Nella manovra di Bilancio del 2016 targata Matteo Renzi, al comma 275 era scritto nero su bianco: “Entro il 30 aprile di ogni anno, la Fondazione Articolo 34, sentita la Conferenza permanente per i rapporti tra lo Stato, le regioni e le province autonome di Trento e di Bolzano, bandisce almeno 400 borse di studio nazionali, ciascuna del valore di quindicimila euro annuali, destinate a studenti capaci, meritevoli e privi di mezzi, al fine di favorirne l’immatricolazione e la frequenza a corsi di laurea o di laurea magistrale a ciclo unico, nelle università statali”.

Il 30 aprile è passato ma il bando non si è visto e così nemmeno le 400 borse di studio che erano state annunciate da Palazzo Chigi. Manca tutto, anche il decreto del Presidente del Consiglio dei ministri che avrebbe dovuto dare avvio ad una cabina di regia che aveva il compito (almeno così sulla carta) di attivare le procedure per l’emanazione del bando e procedere all’assegnazione delle borse di studio. Una cabina che sarebbe decaduta automaticamente al momento della nomina dell’organo di amministrazione della Fondazione. A sollevare la questione e a dimostrare ancora una volta l’incapacità di mantenere gli impegni presi da parte del Governo Renzi e ora Gentiloni, è un’interrogazione con risposta scritta depositata in questi giorni dall’onorevole Beatrice Brignone del gruppo Possibile: “La Legge di Bilancio – spiega l’onorevole del gruppo capitanato da Pippo Civati – prevedeva che dal primo gennaio 2017, ogni anno entro la fine di aprile fosse pubblicato il bando. La questione è che qui non mancano i soldi perché i finanziamenti sono stati attribuiti alla Fondazione: si tratta di sei milioni di euro per il 2017; 13 milioni per il 2018 e 20 milioni dal 2019 a cui si aggiungono due milioni di euro per il 2017 e un milione dal 2018 per il funzionamento. Resta da capire perché sono stati dati alla Fondazione quando non può procedere alla definizione dei criteri e delle metodologie per l’assegnazione”.

Aldilà di questa questione legata alla Fondazione resta il fatto che di quelle 400 borse non si è vista nemmeno l’ombra. Erano destinate agli studenti capaci, meritevoli ma privi di mezzi iscritti all’ultimo anno della scuola secondaria di secondo grado con un Isee inferiore ed uguale a ventimila euro e medie di voti almeno di 8/10 in tutte le materie, negli scrutini finali del penultimo e terzultimo anno della scuola e in quelli intermedi dell’ultimo anno. Un bell’aiuto per i ragazzi vincitori che dopo l’immatricolazione avrebbero ricevuto la cifra in rate semestrali.
Tutto rinviato. Al ministero dell’Istruzione alzano le mani: “Le 400 borse di studio previste arriveranno appena verrà insediata la cabina di regia e verrà fatto pertanto il decreto previsto. Per quest’anno i finanziamenti non vanno persi ma sono andati nel fondo per il diritto allo studio con informativa del Ministero agli organismi di rappresentanza degli studenti che sono stati tempestivamente informati”.

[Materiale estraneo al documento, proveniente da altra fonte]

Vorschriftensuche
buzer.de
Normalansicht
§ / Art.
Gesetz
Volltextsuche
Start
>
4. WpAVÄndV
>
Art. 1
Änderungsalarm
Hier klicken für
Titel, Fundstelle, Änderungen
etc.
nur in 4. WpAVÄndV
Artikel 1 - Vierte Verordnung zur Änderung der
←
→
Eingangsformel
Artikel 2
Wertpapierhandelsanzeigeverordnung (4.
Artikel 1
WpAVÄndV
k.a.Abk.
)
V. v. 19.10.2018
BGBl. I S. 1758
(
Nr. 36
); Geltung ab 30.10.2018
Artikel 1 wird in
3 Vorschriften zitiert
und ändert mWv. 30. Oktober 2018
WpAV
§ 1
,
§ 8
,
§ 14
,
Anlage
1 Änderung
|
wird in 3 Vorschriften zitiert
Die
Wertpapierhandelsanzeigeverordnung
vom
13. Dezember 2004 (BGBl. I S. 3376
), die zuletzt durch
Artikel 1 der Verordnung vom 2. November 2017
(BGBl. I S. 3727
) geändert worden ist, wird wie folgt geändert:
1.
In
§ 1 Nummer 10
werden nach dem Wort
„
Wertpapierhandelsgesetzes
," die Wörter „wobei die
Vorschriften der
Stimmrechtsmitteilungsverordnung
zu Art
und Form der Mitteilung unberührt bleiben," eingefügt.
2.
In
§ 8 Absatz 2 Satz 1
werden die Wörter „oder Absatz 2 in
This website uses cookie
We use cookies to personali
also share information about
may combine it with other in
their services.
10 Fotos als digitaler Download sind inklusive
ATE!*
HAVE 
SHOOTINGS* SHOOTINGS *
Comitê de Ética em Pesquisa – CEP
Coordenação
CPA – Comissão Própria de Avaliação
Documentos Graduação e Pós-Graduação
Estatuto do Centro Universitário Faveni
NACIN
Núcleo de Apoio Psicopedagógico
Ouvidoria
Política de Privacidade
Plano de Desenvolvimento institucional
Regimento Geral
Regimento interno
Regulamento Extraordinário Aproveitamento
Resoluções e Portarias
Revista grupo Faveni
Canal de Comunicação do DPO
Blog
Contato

Inutile tentare di sapere date precise: la scadenza fissata dalla Legge, scritta nero su bianco, pubblicata sulla Gazzetta Ufficiale, annunciata urbi et orbi, per il Governo non è vincolante. Quando chiediamo a viale Trastevere la data in cui sarà fatto il decreto e sarà istituita la cabina di regia la risposta resta vaga: “Nel corso di quest’anno”. E la giustificazione non rassicura: “C’è stato un cambio di Governo nel mezzo ma stiamo lavorando”.

E sulla transazione dei soldi dalla Fondazione, in viale Trastevere smentiscono l’onorevole Brignone: “I sei milioni destinati alle 400 borse di studio restano in capo al capitolo del diritto allo studio. Quanto ai due milioni di euro che dovrebbero servire al funzionamento di Articolo 34 per ora sono fermi. La Fondazione non ha avuto un solo centesimo di euro”. Ma ancor prima di partire, sui soldi che verranno attribuiti alla Fondazione, ci sono già polemiche: “Per gestire 400 borse di studio sono previsti tre milioni di euro per il funzionamento”, spiega Elisa Marchetti dell’Unione degli Universitari. Che poi si chiede: “Quante persone devono impiegare? Siamo di fronte ad una spesa non giustificata”.